* **Task to carry out**
Records follow. Select each line holding "cookies".

____ Stored data

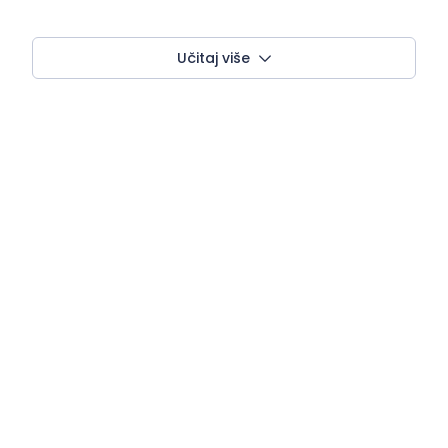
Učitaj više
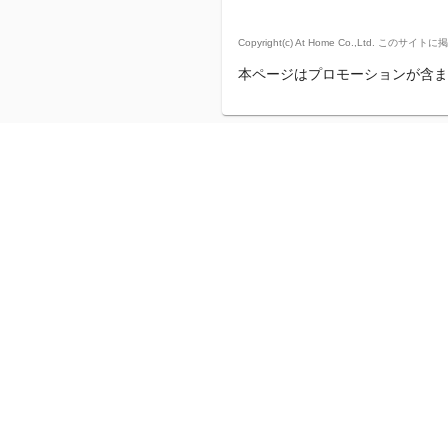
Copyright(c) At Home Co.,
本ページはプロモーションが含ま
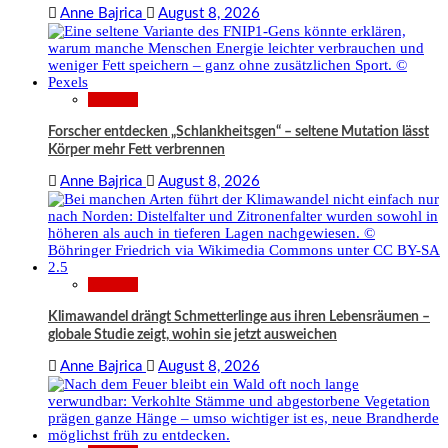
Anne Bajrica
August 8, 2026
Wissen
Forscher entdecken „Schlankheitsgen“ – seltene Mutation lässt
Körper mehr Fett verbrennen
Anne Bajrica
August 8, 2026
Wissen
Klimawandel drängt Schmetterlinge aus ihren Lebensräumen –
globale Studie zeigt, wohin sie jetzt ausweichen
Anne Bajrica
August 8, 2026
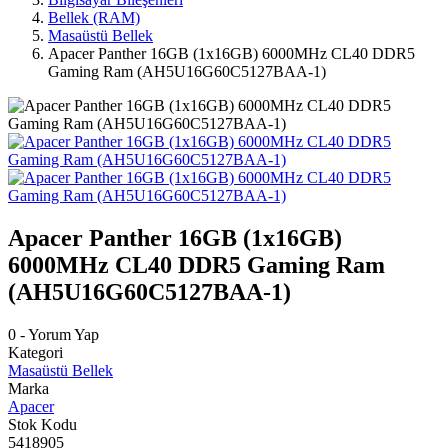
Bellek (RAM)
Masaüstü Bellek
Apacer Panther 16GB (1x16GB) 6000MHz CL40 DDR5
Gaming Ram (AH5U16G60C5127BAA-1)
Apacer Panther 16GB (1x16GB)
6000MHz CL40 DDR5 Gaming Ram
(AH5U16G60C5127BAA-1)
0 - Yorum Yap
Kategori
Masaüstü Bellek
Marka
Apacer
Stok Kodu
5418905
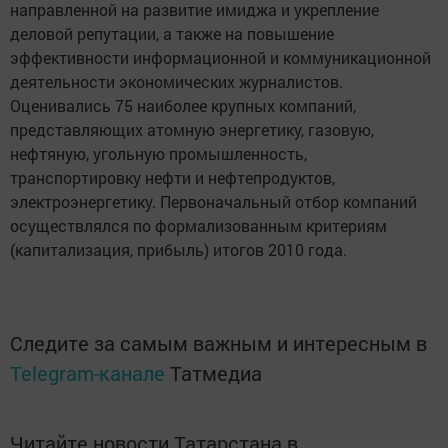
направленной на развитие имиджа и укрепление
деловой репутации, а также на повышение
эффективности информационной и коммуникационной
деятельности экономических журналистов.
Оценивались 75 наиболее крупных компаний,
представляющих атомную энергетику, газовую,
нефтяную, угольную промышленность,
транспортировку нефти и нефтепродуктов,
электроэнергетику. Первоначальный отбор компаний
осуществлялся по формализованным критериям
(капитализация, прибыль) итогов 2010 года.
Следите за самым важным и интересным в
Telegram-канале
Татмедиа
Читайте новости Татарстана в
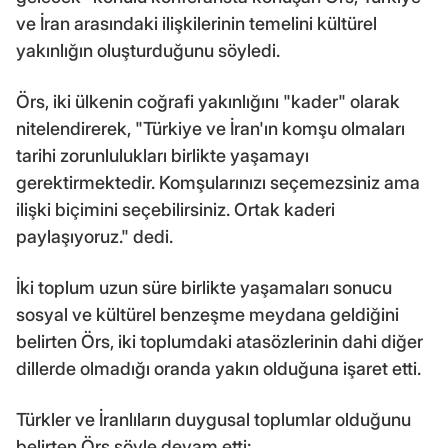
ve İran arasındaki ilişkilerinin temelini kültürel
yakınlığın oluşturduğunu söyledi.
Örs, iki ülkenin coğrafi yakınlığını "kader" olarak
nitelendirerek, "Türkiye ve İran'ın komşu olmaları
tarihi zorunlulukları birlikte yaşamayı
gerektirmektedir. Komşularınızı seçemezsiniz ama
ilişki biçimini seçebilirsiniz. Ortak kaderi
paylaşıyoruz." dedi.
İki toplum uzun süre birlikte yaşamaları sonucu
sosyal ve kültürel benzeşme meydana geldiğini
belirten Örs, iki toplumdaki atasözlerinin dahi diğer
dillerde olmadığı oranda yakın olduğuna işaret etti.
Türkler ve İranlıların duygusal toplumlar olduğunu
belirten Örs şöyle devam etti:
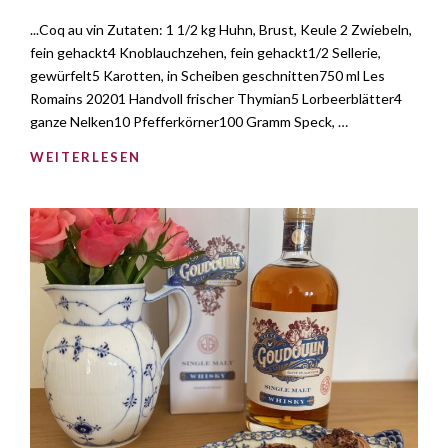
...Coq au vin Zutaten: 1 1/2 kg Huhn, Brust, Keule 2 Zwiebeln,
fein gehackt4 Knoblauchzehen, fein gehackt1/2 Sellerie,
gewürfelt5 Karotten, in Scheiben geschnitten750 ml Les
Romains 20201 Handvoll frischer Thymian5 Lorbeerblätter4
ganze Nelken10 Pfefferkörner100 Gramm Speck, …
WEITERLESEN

________
____ Stored data

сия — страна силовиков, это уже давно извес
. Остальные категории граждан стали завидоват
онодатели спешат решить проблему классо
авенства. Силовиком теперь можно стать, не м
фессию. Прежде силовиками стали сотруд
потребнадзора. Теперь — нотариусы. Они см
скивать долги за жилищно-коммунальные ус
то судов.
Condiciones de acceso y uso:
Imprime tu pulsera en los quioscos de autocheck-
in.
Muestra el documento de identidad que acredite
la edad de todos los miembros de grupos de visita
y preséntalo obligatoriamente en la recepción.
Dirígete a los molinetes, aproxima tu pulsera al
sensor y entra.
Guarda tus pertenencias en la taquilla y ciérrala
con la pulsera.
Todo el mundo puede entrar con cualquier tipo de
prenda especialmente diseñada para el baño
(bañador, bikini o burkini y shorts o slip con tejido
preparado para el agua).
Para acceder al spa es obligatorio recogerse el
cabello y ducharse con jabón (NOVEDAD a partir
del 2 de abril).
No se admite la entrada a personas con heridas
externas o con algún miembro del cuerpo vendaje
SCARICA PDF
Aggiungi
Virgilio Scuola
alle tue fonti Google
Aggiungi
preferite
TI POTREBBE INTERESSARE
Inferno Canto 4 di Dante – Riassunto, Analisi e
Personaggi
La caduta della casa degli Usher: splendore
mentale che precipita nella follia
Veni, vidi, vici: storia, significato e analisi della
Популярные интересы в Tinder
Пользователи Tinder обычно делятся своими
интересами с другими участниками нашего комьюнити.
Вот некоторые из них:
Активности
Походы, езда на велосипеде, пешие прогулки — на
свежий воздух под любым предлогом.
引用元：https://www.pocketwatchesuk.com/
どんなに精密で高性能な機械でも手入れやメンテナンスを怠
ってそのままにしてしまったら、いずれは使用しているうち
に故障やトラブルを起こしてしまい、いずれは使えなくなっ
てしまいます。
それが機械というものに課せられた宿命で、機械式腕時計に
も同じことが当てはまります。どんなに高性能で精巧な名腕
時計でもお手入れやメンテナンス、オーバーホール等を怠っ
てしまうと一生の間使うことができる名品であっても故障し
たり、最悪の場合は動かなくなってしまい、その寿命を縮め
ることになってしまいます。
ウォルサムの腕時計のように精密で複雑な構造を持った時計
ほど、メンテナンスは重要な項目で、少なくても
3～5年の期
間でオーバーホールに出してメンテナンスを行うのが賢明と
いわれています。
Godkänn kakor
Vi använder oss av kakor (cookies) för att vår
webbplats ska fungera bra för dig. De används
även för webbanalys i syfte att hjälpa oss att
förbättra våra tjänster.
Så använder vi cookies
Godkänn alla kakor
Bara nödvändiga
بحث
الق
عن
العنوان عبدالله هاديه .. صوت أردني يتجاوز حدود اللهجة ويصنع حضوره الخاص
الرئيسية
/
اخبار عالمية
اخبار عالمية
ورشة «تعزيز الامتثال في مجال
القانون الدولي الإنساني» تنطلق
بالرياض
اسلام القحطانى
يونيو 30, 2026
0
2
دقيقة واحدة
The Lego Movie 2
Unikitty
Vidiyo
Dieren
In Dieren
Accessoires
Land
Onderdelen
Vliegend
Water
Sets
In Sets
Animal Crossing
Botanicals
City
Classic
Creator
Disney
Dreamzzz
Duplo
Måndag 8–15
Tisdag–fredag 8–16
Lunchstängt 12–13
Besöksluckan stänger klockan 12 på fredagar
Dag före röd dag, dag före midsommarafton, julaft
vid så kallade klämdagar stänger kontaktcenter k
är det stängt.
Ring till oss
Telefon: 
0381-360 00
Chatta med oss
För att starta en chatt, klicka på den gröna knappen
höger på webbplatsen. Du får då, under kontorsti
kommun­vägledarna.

________

* **Task output**
Vi använder oss av kakor (cookies) för att vår
Så använder vi cookies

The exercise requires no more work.